*** Opening of RECORDS FOR THIS EXERCISE ***

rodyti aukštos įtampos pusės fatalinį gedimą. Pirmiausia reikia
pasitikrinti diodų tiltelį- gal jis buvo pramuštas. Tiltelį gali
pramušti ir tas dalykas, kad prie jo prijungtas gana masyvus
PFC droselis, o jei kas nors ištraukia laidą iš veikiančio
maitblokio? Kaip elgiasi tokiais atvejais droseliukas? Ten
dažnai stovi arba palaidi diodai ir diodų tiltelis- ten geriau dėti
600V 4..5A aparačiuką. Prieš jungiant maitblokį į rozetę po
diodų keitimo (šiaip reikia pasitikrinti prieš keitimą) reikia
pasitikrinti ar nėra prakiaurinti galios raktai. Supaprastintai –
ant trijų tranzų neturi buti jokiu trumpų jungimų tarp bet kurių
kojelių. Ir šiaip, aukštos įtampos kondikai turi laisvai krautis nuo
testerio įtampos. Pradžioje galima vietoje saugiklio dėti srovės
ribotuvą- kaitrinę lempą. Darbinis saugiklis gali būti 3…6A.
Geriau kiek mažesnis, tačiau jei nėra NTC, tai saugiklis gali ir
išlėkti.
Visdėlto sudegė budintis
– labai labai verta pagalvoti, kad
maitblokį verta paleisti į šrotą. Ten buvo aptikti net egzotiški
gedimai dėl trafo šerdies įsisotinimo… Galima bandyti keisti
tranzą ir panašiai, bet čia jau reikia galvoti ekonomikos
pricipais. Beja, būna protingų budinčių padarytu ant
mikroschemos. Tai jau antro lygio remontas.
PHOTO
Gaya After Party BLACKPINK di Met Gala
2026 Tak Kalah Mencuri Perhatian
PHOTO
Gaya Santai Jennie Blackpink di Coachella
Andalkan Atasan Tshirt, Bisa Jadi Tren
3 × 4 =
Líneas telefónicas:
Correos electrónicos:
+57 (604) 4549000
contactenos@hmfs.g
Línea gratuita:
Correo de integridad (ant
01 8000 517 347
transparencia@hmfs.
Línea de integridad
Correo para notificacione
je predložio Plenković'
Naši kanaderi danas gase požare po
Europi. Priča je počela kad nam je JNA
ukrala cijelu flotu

*** Close of RECORDS FOR THIS EXERCISE ***

- _YOUR ASSIGNMENT_
Only one stretch of the data is wanted: the lines from the one with "01 8000 517 347" through the last, repeated exactly.

- _OUTPUT FOR THIS TASK_
01 8000 517 347
transparencia@hmfs.
Línea de integridad
Correo para notificacione
je predložio Plenković'
Naši kanaderi danas gase požare po
Europi. Priča je počela kad nam je JNA
ukrala cijelu flotu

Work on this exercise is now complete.